評者:発起人    評価:8   読了日:2006/01/05   公開日:2006/01/05

十九世紀英国の大文豪が時代と読者に挑んだ傑作

 

 十九世紀英国の大文豪、チャールズ・ディケンズ(1812-1870)が1839年に完結した長編。

 主人公、オリバー・ツイストは救貧院で生を受けるが、名前もわからない母親はオリバーを産んですぐに亡くなる。十九世紀前半の英国は資本主義経済が浸透し、富が蓄積されるとともに膨大な貧困層を生み出し、後の社会福祉制度の萌芽のような制度があったようなのである。

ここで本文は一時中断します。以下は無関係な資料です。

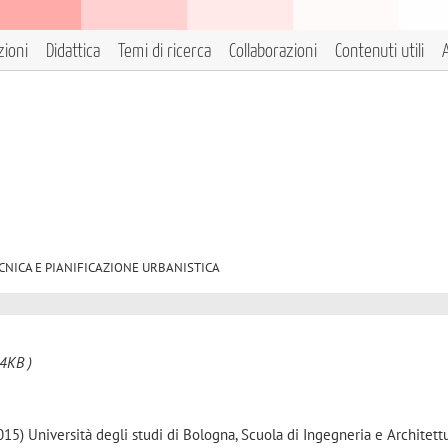
zioni
Didattica
Temi di ricerca
Collaborazioni
Contenuti utili
A
0 TECNICA E PIANIFICAZIONE URBANISTICA
4KB )
15) Università degli studi di Bologna, Scuola di Ingegneria e Architettu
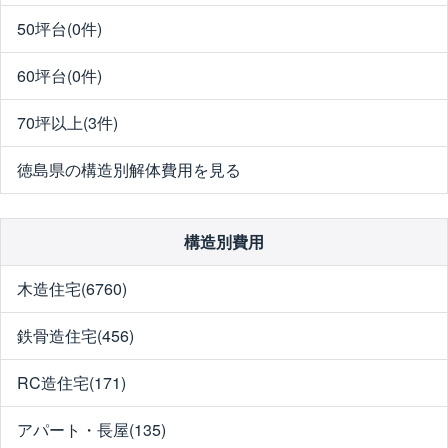
50坪台(0件)
60坪台(0件)
70坪以上(3件)
徳島県の構造別解体費用を見る
構造別費用
木造住宅(6760)
鉄骨造住宅(456)
RC造住宅(171)
アパート・長屋(135)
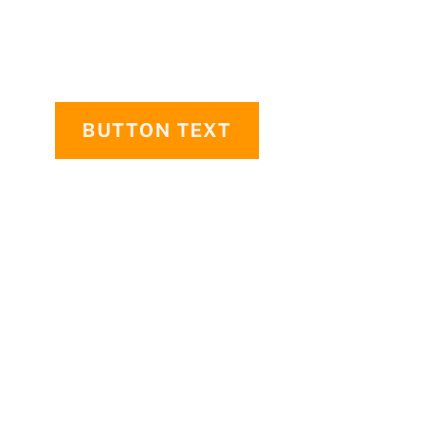
BUTTON TEXT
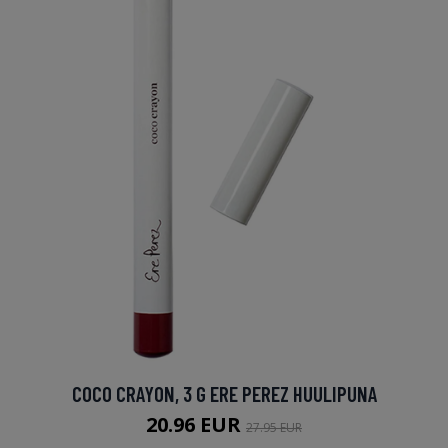
COCO CRAYON, 3 G ERE PEREZ HUULIPUNA
20.96 EUR
27.95 EUR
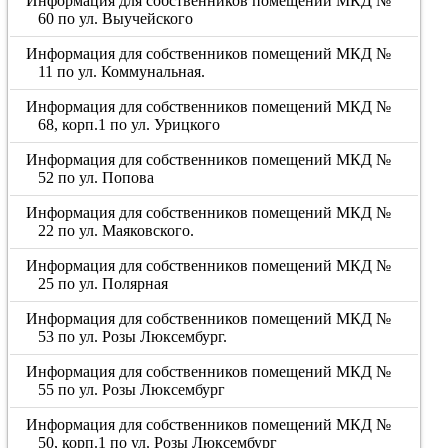
Информация для собственников помещений МКД №
60 по ул. Выучейского
Информация для собственников помещений МКД №
11 по ул. Коммунальная.
Информация для собственников помещений МКД №
68, корп.1 по ул. Урицкого
Информация для собственников помещений МКД №
52 по ул. Попова
Информация для собственников помещений МКД №
22 по ул. Маяковского.
Информация для собственников помещений МКД №
25 по ул. Полярная
Информация для собственников помещений МКД №
53 по ул. Розы Люксембург.
Информация для собственников помещений МКД №
55 по ул. Розы Люксембург
Информация для собственников помещений МКД №
50, корп.1 по ул. Розы Люксембург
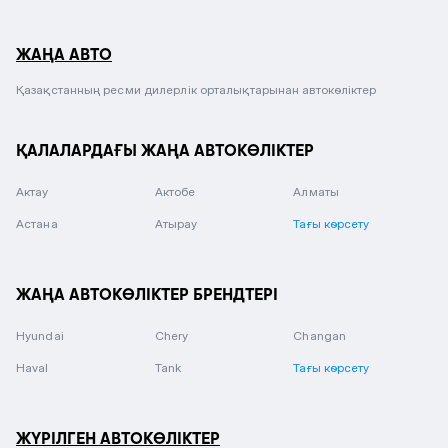
ЖАҢА АВТО
Қазақстанның ресми дилерлік орталықтарынан автокөліктер
ҚАЛАЛАРДАҒЫ ЖАҢА АВТОКӨЛІКТЕР
Актау
Актобе
Алматы
Астана
Атырау
Тағы көрсету
ЖАҢА АВТОКӨЛІКТЕР БРЕНДТЕРІ
Hyundai
Chery
Changan
Haval
Tank
Тағы көрсету
ЖҮРІЛГЕН АВТОКӨЛІКТЕР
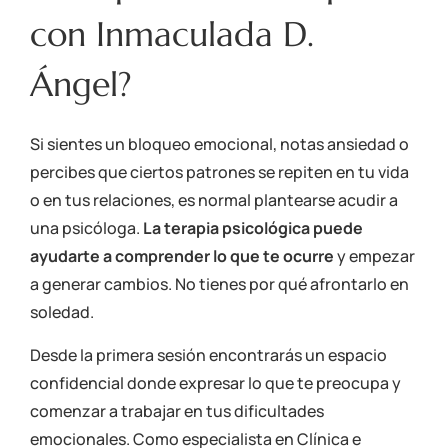
con Inmaculada D.
Ángel?
Si sientes un bloqueo emocional, notas ansiedad o
percibes que ciertos patrones se repiten en tu vida
o en tus relaciones, es normal plantearse acudir a
una psicóloga.
La terapia psicológica puede
ayudarte a comprender lo que te ocurre
y empezar
a generar cambios. No tienes por qué afrontarlo en
soledad.
Desde la primera sesión encontrarás un espacio
confidencial donde expresar lo que te preocupa y
comenzar a trabajar en tus dificultades
emocionales. Como especialista en Clínica e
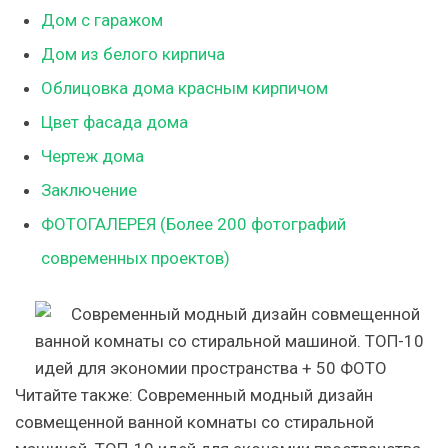
Дом с гаражом
Дом из белого кирпича
Облицовка дома красным кирпичом
Цвет фасада дома
Чертеж дома
Заключение
ФОТОГАЛЕРЕЯ (Более 200 фотографий
современных проектов)
Читайте также:
Современный модный дизайн
совмещенной ванной комнаты со стиральной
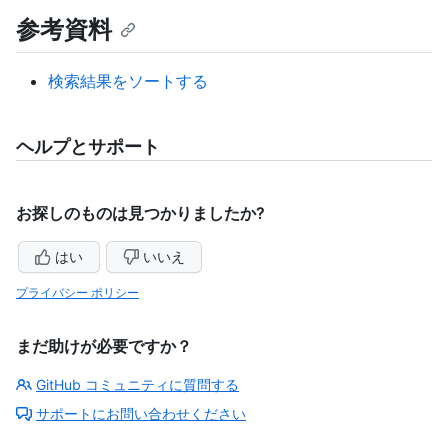
参考資料
検索結果をソートする
ヘルプとサポート
お探しのものは見つかりましたか?
はい
いいえ
プライバシー ポリシー
まだ助けが必要ですか？
GitHub コミュニティに質問する
サポートにお問い合わせください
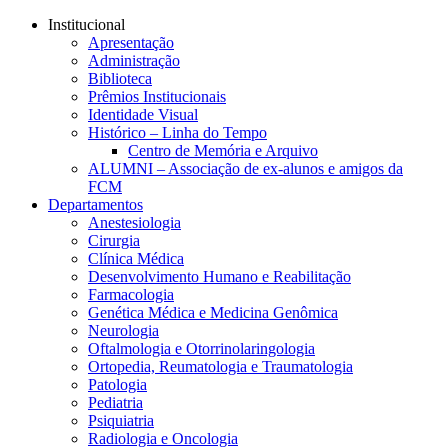
Conteúdo principal
Menu principal
Rodapé
Institucional
Apresentação
Administração
Biblioteca
Prêmios Institucionais
Identidade Visual
Histórico – Linha do Tempo
Centro de Memória e Arquivo
ALUMNI – Associação de ex-alunos e amigos da
FCM
Departamentos
Anestesiologia
Cirurgia
Clínica Médica
Desenvolvimento Humano e Reabilitação
Farmacologia
Genética Médica e Medicina Genômica
Neurologia
Oftalmologia e Otorrinolaringologia
Ortopedia, Reumatologia e Traumatologia
Patologia
Pediatria
Psiquiatria
Radiologia e Oncologia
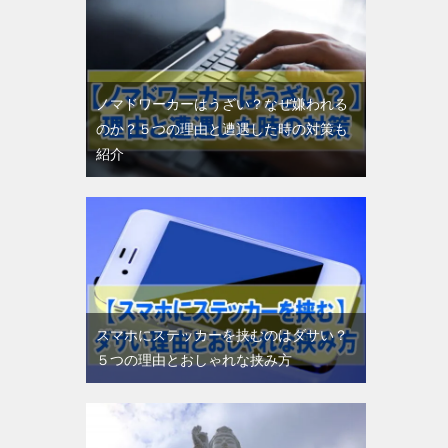
ノマドワーカーはうざい？なぜ嫌われる
のか？５つの理由と遭遇した時の対策も
紹介
スマホにステッカーを挟むのはダサい？
５つの理由とおしゃれな挟み方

 ところが現代日本でも福祉制度を食い物にする連中がいるように、当時の英国でも国から支給される福祉支出を食い物にする連中がいたのである。オリバーはマン夫人という女が「経営」する救貧院の分院に預けられる。マン夫人は「一週一人頭七ペンス半の割合で」オリバーのような子どもたちを引受けていた。ここではコストは最低限に切り詰められ、子どもたちは虐待され、「事故」のために多くの子どもたちはあの世に送られる。教区吏のバンブル氏と癒着し、救貧院による監督も実質的に免れていたのである。

 九歳になったオリバーは、最低の栄養で辛うじて生き延びていたが、ささいなことで懲罰的に「売り」に出される。結局「奉公」先として決まったのは葬儀屋のサワベリー氏のところであった。そこで知りあったノア・クレイポールという「慈善会」(よくわからないが国の制度では無い福祉施設?)出身の徒弟に母親を侮辱されて喧嘩、何のあてもなくロンドンへと逃げた。

 さて、ロンドン、世界の都であるロンドンは同時に貧窮とそれに伴う不衛生・堕落と犯罪の都でもあった。身寄りのないオリバーは子どもたちを使って窃盗を働く犯罪者、ユダヤ人・フェイギンの一味に入れられてしまうが・・・。

 とにかくオリバーがけなげで泣かせる(特に前半)。同時にロンドンに巣食う犯罪者集団の側の事情もリアルに描かれていてむしろ同情してしまうほどである。オリバーの出自は?オリバーをめぐる「争奪戦」の行方は?と読者を飽きさせないスリリングな展開も英語で書く作家が今でも手本にしていると言われているディケンズだけあって、素晴らしい。

 さて、現代日本では下流社会が形成されつつあるという。東京・足立区では公立小・中学校で公費補助を受ける子どもの割合が47%を越えているという。そんな例を持ち出すまでもなく、オリバー以下の状態にある子どもたちは今でも世界に何千万人と存在するのである。ディケンズは慈善や愛によって貧困と犯罪を減らそうとしたことが読み取れるが、さて私たちには何ができるのだろうか?などということもインフルエンザからくる関節痛とさむけに悩まされながら考えたのである。

 なお、2006年1月28日から、『戦場のピアニスト』のロマン・ポランスキー監督、バーニー・クラーク主演の映画が全国ロードショー公開される。